▶ [Supplied text]
-=-=-=-=-

Against the background of the new GPU architecture, it makes sense to subdivide simulation calculations into two different classes. Typical graphical computations are also subdivided into different computation classes, like transforming, rendering and shading of 3D objects with textures. The resulting GPU architecture (see Figures 2 and 1.2) provides an adequate support to different computing groups.

Let us assume, that the simulation models only differ in their specific random numbers, whereas input data and computation are always the same (ok so?). This is true for a large number of continuous simulations, but only a small number of discrete event simulations. Concludingly, a set of  $N_{\text{datasets}}$  can be computed with  $N_{\text{runs}}$  each, whereby each block of  $N_{\text{runs}}$  computes one significant result for one of the datasets.

Since the maximum number of  $N_{datasets} * N_{runs}$  is 512, a definition of  $N_{run} = 32$  runs and  $N_{datasets} = 16$  data sets is a good practical combination.

-=-=-=-=-

▶ [Entries]

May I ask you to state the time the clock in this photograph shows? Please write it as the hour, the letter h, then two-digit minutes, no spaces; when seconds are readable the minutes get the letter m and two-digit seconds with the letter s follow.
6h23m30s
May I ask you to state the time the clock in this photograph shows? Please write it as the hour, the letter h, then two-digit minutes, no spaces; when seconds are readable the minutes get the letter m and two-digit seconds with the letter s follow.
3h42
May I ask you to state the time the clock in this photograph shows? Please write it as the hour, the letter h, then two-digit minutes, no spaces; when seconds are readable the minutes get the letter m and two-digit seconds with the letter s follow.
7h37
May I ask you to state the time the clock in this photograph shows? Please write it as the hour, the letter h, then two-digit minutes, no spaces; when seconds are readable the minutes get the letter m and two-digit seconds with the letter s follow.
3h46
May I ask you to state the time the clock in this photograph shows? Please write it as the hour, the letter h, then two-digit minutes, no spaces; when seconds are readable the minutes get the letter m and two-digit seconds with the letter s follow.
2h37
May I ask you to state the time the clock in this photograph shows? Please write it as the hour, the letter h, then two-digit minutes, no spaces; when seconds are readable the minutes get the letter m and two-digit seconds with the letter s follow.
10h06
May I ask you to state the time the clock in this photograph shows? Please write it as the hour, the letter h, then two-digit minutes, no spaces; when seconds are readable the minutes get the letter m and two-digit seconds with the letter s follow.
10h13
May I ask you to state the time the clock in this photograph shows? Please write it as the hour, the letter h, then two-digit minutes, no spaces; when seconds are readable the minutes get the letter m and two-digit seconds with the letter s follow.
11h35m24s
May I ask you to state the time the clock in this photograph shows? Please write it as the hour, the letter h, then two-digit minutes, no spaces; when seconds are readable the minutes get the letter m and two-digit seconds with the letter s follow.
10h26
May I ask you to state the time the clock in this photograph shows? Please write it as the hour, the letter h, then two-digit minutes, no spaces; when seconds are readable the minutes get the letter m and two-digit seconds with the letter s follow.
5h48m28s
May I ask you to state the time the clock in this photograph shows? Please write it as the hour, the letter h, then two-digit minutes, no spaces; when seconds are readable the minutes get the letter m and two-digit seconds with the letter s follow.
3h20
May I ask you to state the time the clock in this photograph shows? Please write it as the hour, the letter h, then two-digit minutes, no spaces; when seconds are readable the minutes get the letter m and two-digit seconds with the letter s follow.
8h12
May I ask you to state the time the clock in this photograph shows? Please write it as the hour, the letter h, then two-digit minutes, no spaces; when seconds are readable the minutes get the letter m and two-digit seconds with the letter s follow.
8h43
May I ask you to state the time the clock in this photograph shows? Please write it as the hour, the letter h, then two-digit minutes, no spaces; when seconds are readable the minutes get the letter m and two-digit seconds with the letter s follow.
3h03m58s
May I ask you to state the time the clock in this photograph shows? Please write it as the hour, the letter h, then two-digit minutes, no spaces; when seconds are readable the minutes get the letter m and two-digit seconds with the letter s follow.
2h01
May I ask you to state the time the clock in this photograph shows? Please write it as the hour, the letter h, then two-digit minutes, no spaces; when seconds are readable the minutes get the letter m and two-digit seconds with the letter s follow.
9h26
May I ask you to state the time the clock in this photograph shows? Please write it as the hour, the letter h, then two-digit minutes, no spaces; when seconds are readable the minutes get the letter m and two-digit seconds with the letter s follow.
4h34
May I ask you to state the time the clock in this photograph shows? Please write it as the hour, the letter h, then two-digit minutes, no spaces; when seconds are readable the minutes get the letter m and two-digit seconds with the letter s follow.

-=-=-=-=-

Return the stretch of the GPU simulation passage from "Let us assume, that" through "good practical combination.", copied word for word. Rely only on the GPU simulation passage.

▶ [Written answer]
Let us assume, that the simulation models only differ in their specific random numbers, whereas input data and computation are always the same (ok so?). This is true for a large number of continuous simulations, but only a small number of discrete event simulations. Concludingly, a set of  $N_{\text{datasets}}$  can be computed with  $N_{\text{runs}}$  each, whereby each block of  $N_{\text{runs}}$  computes one significant result for one of the datasets.

Since the maximum number of  $N_{datasets} * N_{runs}$  is 512, a definition of  $N_{run} = 32$  runs and  $N_{datasets} = 16$  data sets is a good practical combination.